The Woman Who Lost Her Soul by Bob Shacochis
This is a big book, 713 pages. But it is a fantastic read if you are willing to put in the time and effort. It took me six weeks to read it. I could take another six weeks and get just as much out of it. The novel consists of five books. The first book is set just after the events of the Humanitarian US invasion of Haiti, in 1995. Dottie (Dorothy) Chambers is the eponymous woman of the title. She believes that she has lost her soul or “conscience” after all the dark deeds that she has committed, during her many activities as a covert spy, working mainly for her father, Steve Chambers, who is a spy master with a dark past and intimately complicit in the transformation of Dottie from doting daughter and star student to undercover spy and rouge agent. She is in Haiti to consult with a famous “Shaman” about whether through some dark Voodoo ritual she can be made a whole person again. Of course we know better. Dottie is the most interesting and tormented female character I have encountered since reading “The Girl with the Dragon Tattoo.”

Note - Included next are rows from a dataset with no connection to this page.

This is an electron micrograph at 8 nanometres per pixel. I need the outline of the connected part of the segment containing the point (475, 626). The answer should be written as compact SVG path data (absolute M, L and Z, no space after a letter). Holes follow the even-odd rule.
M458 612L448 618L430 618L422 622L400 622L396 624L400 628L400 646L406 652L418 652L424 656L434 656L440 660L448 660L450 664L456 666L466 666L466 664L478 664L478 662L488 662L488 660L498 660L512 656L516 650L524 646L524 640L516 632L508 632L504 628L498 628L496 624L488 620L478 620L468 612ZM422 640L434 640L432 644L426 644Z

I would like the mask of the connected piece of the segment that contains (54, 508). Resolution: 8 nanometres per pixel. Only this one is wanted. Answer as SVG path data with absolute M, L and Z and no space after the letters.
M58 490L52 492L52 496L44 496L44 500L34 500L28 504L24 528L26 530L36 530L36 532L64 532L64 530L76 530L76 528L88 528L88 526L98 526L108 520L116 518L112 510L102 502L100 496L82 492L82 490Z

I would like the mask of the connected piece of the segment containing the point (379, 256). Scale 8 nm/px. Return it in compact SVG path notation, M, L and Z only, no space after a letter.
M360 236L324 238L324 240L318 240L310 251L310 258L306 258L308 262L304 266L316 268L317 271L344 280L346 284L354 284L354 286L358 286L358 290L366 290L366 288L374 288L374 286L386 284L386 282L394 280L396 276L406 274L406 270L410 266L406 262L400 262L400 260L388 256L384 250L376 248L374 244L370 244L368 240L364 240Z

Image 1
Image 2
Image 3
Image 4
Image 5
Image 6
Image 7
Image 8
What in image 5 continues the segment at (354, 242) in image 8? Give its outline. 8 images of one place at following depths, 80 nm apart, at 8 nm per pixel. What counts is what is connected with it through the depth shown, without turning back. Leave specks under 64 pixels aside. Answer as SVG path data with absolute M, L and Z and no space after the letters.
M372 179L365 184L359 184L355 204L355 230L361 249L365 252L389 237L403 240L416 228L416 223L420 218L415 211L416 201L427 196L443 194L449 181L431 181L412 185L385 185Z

We learn through the rest of the other four books about the backstory of Dottie and her father. We visit World War II ravaged Bosnia, the mysterious city of Istanbul in 1986, and finally Haiti. There is also a lot of stuff here about CIA misdeeds and Special Forces shenanigans.
Bob Shacochis was a contributing editor to Harper’s, which sent him to Haiti in 1994 to cover the uprising against Jean-Bertrand Aristide, the island nation’s first democratically elected President, and the subsequent intervention by U.S. Army Special Forces, with whom Shacochis traveled for nearly a year covering the invasion.
Booklist 2013 Top of the List “Editors’ Choice Award”.